_Assignment:_ Find each line below where the word "versions" occurs, and copy it.

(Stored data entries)
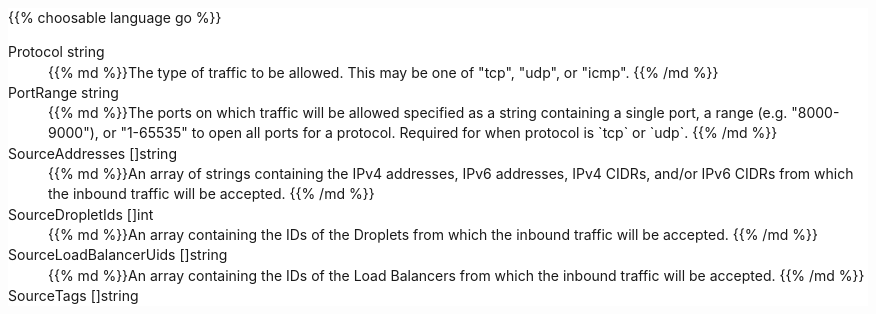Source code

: {{% choosable language go %}}
<dl class="resources-properties"><dt class="property-required"
            title="Required">
        <span id="protocol_go">
<a href="#protocol_go" style="color: inherit; text-decoration: inherit;">Protocol</a>
</span>
        <span class="property-indicator"></span>
        <span class="property-type">string</span>
    </dt>
    <dd>{{% md %}}The type of traffic to be allowed.
This may be one of "tcp", "udp", or "icmp".
{{% /md %}}</dd><dt class="property-optional"
            title="Optional">
        <span id="portrange_go">
<a href="#portrange_go" style="color: inherit; text-decoration: inherit;">Port<wbr>Range</a>
</span>
        <span class="property-indicator"></span>
        <span class="property-type">string</span>
    </dt>
    <dd>{{% md %}}The ports on which traffic will be allowed
specified as a string containing a single port, a range (e.g. "8000-9000"),
or "1-65535" to open all ports for a protocol. Required for when protocol is
`tcp` or `udp`.
{{% /md %}}</dd><dt class="property-optional"
            title="Optional">
        <span id="sourceaddresses_go">
<a href="#sourceaddresses_go" style="color: inherit; text-decoration: inherit;">Source<wbr>Addresses</a>
</span>
        <span class="property-indicator"></span>
        <span class="property-type">[]string</span>
    </dt>
    <dd>{{% md %}}An array of strings containing the IPv4
addresses, IPv6 addresses, IPv4 CIDRs, and/or IPv6 CIDRs from which the
inbound traffic will be accepted.
{{% /md %}}</dd><dt class="property-optional"
            title="Optional">
        <span id="sourcedropletids_go">
<a href="#sourcedropletids_go" style="color: inherit; text-decoration: inherit;">Source<wbr>Droplet<wbr>Ids</a>
</span>
        <span class="property-indicator"></span>
        <span class="property-type">[]int</span>
    </dt>
    <dd>{{% md %}}An array containing the IDs of
the Droplets from which the inbound traffic will be accepted.
{{% /md %}}</dd><dt class="property-optional"
            title="Optional">
        <span id="sourceloadbalanceruids_go">
<a href="#sourceloadbalanceruids_go" style="color: inherit; text-decoration: inherit;">Source<wbr>Load<wbr>Balancer<wbr>Uids</a>
</span>
        <span class="property-indicator"></span>
        <span class="property-type">[]string</span>
    </dt>
    <dd>{{% md %}}An array containing the IDs
of the Load Balancers from which the inbound traffic will be accepted.
{{% /md %}}</dd><dt class="property-optional"
            title="Optional">
        <span id="sourcetags_go">
<a href="#sourcetags_go" style="color: inherit; text-decoration: inherit;">Source<wbr>Tags</a>
</span>
        <span class="property-indicator"></span>
        <span class="property-type">[]string</span>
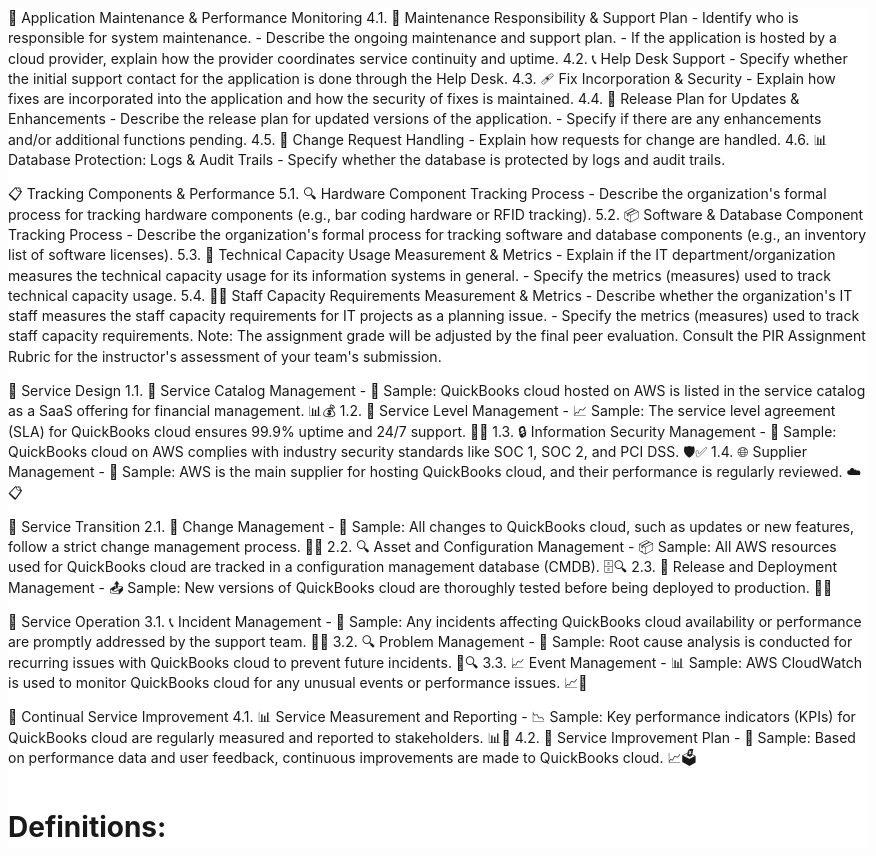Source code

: 🔧 Application Maintenance & Performance Monitoring 4.1. 👥 Maintenance Responsibility & Support Plan - Identify who is responsible for system maintenance. - Describe the ongoing maintenance and support plan. - If the application is hosted by a cloud provider, explain how the provider coordinates service continuity and uptime. 4.2. 📞 Help Desk Support - Specify whether the initial support contact for the application is done through the Help Desk. 4.3. 🩹 Fix Incorporation & Security - Explain how fixes are incorporated into the application and how the security of fixes is maintained. 4.4. 📅 Release Plan for Updates & Enhancements - Describe the release plan for updated versions of the application. - Specify if there are any enhancements and/or additional functions pending. 4.5. 🔄 Change Request Handling - Explain how requests for change are handled. 4.6. 📊 Database Protection: Logs & Audit Trails - Specify whether the database is protected by logs and audit trails.

📋 Tracking Components & Performance 5.1. 🔍 Hardware Component Tracking Process - Describe the organization's formal process for tracking hardware components (e.g., bar coding hardware or RFID tracking). 5.2. 📦 Software & Database Component Tracking Process - Describe the organization's formal process for tracking software and database components (e.g., an inventory list of software licenses). 5.3. 🚀 Technical Capacity Usage Measurement & Metrics - Explain if the IT department/organization measures the technical capacity usage for its information systems in general. - Specify the metrics (measures) used to track technical capacity usage. 5.4. 👨‍💼 Staff Capacity Requirements Measurement & Metrics - Describe whether the organization's IT staff measures the staff capacity requirements for IT projects as a planning issue. - Specify the metrics (measures) used to track staff capacity requirements.
Note:
The assignment grade will be adjusted by the final peer evaluation.
Consult the PIR Assignment Rubric for the instructor's assessment of your team's submission.

📂 Service Design 1.1. 📝 Service Catalog Management - 📘 Sample: QuickBooks cloud hosted on AWS is listed in the service catalog as a SaaS offering for financial management. 📊💰 1.2. 🎯 Service Level Management - 📈 Sample: The service level agreement (SLA) for QuickBooks cloud ensures 99.9% uptime and 24/7 support. 🚀🔧 1.3. 🔒 Information Security Management - 🔐 Sample: QuickBooks cloud on AWS complies with industry security standards like SOC 1, SOC 2, and PCI DSS. 🛡️✅ 1.4. 🌐 Supplier Management - 🤝 Sample: AWS is the main supplier for hosting QuickBooks cloud, and their performance is regularly reviewed. ☁️📋

🚀 Service Transition 2.1. 🔄 Change Management - 🔧 Sample: All changes to QuickBooks cloud, such as updates or new features, follow a strict change management process. 📅✅ 2.2. 🔍 Asset and Configuration Management - 📦 Sample: All AWS resources used for QuickBooks cloud are tracked in a configuration management database (CMDB). 🗄️🔍 2.3. 🔐 Release and Deployment Management - 📤 Sample: New versions of QuickBooks cloud are thoroughly tested before being deployed to production. 🧪✅

🌟 Service Operation 3.1. 📞 Incident Management - 🚨 Sample: Any incidents affecting QuickBooks cloud availability or performance are promptly addressed by the support team. 🔧💨 3.2. 🔍 Problem Management - 🔎 Sample: Root cause analysis is conducted for recurring issues with QuickBooks cloud to prevent future incidents. 🌿🔍 3.3. 📈 Event Management - 📊 Sample: AWS CloudWatch is used to monitor QuickBooks cloud for any unusual events or performance issues. 📈🚨

🎯 Continual Service Improvement 4.1. 📊 Service Measurement and Reporting - 📉 Sample: Key performance indicators (KPIs) for QuickBooks cloud are regularly measured and reported to stakeholders. 📊👥 4.2. 🔄 Service Improvement Plan - 🌟 Sample: Based on performance data and user feedback, continuous improvements are made to QuickBooks cloud. 📈🗳️


# Definitions:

_Your response:_
: 🔧 Application Maintenance & Performance Monitoring 4.1. 👥 Maintenance Responsibility & Support Plan - Identify who is responsible for system maintenance. - Describe the ongoing maintenance and support plan. - If the application is hosted by a cloud provider, explain how the provider coordinates service continuity and uptime. 4.2. 📞 Help Desk Support - Specify whether the initial support contact for the application is done through the Help Desk. 4.3. 🩹 Fix Incorporation & Security - Explain how fixes are incorporated into the application and how the security of fixes is maintained. 4.4. 📅 Release Plan for Updates & Enhancements - Describe the release plan for updated versions of the application. - Specify if there are any enhancements and/or additional functions pending. 4.5. 🔄 Change Request Handling - Explain how requests for change are handled. 4.6. 📊 Database Protection: Logs & Audit Trails - Specify whether the database is protected by logs and audit trails.
🚀 Service Transition 2.1. 🔄 Change Management - 🔧 Sample: All changes to QuickBooks cloud, such as updates or new features, follow a strict change management process. 📅✅ 2.2. 🔍 Asset and Configuration Management - 📦 Sample: All AWS resources used for QuickBooks cloud are tracked in a configuration management database (CMDB). 🗄️🔍 2.3. 🔐 Release and Deployment Management - 📤 Sample: New versions of QuickBooks cloud are thoroughly tested before being deployed to production. 🧪✅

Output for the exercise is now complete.